Of the almost 20 fans randomly interviewed at the Oak Brook book signing, three said that after reading “Eat, Pray, Love,” they had quit their jobs and decided to transform their lives.

Samantha Chavis said she had been in a bad relationship in New York and was resenting her job in music publishing until she read “Eat, Pray, Love” and found the encouragement to move to Chicago and start a new life. Jeanette Kay of Downers Grove, said she read the book as she was coming out of a painful divorce, and the book provided the grounding to help her move on and start a new relationship.

The book, if you haven’t read it by now, is about how Gilbert, having gone through an ugly divorce, packed up her life and traveled the world (courtesy of a book advance from Viking). She ate transcendent meals, discovered spiritual peace, and, finally, met a new, equally wounded man. It moves in a breezy, accessible fashion — as if she were writing an intimate letter to a close friend, which is how many of her fans have come to think of her.

Which is perhaps why the book not only sat for a year at No. 1 on the Times’ paperback best-seller list but inspired global journeys of self-discovery — and a cottage industry of travel companies scrambling to launch unofficial “Eat, Pray, Love” theme vacations to the book’s locales.

Which is why none other than Julia Roberts will play Gilbert in the movie version, slated for release in August.

And which is why Melendez, a couple of years ago, quit her job as a school librarian in Cicero, Ill. “The book spoke to me,” she said. “It told me I had to love myself and follow my own path.” Melendez became a yoga instructor and spiritual counselor and is writing a memoir.

It’s all slightly surreal if you followed Gilbert’s early years as a journalist — a freelancer in the ’90s who turned out snarky profiles of Tom Waits and Hank Williams III for Esquire and Spin. A brief stint as a bartender, a journalistic stunt for a GQ article, became the basis for the movie “Coyote Ugly.” But it’s a writing voice, she said, that doesn’t suit her anymore, and only reminds her “I was a defensive, brittle person and not very nice.”

It took divorce to sever that life, to send her on the trip that became “Eat, Pray, Love.” The book, however, didn’t become a hit until the paperback.
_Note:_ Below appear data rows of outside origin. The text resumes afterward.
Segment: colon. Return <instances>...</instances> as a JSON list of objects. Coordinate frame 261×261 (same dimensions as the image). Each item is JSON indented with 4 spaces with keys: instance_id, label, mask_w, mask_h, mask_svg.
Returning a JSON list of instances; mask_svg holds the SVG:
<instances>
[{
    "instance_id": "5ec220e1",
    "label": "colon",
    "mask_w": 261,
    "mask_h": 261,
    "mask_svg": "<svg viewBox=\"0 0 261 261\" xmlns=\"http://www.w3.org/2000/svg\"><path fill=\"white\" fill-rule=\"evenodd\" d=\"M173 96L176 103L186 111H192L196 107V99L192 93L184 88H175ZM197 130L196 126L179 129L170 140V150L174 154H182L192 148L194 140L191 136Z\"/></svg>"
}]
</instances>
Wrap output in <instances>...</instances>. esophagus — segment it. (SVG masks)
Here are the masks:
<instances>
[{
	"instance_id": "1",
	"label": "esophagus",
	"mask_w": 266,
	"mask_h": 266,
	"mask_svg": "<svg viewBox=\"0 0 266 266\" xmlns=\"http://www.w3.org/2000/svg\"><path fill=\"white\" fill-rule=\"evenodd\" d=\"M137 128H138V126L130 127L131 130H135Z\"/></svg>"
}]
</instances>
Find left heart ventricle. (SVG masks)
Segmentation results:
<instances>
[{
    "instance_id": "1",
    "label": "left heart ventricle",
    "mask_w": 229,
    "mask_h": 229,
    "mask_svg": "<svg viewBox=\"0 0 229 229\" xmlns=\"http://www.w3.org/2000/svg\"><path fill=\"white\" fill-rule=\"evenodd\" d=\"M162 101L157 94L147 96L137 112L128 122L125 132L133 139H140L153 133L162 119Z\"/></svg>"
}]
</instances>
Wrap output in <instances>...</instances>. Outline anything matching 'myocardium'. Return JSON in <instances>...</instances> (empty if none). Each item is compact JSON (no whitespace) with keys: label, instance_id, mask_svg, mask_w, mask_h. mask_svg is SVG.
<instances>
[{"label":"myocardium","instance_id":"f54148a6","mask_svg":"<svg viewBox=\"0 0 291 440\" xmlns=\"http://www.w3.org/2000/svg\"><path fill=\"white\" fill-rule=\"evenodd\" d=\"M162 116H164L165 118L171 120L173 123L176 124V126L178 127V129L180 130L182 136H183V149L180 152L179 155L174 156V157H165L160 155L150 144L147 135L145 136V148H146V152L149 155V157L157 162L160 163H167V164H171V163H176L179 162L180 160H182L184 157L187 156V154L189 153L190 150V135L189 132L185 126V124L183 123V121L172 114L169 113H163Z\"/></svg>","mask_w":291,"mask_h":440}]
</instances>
These days, she said, the interest can feel overwhelming.

She is careful to remind fans “Eat, Pray, Love” was not intended as a blueprint or as self-help. “Their journey is theirs, and most understand and use the book, I think, as more of a permission slip to ask themselves the questions about their lives that they didn’t realize they could ask.”

But there are those who don’t understand, and partly because of that, she has stopped not only replying to fan letters but reading fan letters. “I don’t feel besieged or anything, but I had to stop,” she said. “After a while you’d jump off the roof if you read them all. They want to know what they should do about their drug addictions and tragic marriages and bladder infections and which city to visit in Italy, and I was becoming everything from travel agent to psychiatrist and, with respect, I am not capable of being all that.”

The audience at her readings, she said, is female. “I don’t get Stephenie Meyer or Stephen King fans — no one to be afraid of. I get nice women who have had disappointments. For fans, believe me, you couldn’t do better than 45-year-old divorced women.”

She also says she looks forward to the day when she is not asked for advice and figures that day is coming soon.

“Committed,” which follows her relationship with the man she met in “Eat, Pray, Love,” is about marriage and how they got married. It’s less likely to be taken as self-help.

Gilbert lives in New Jersey with her husband. They run a store that sells trinkets from around the globe. Not long ago, a woman came into the store and walked up to Gilbert’s husband. Some really famous bestselling author owns this place, she informed him.

Yeah, he said, who? Barbara Kingsolver, she said.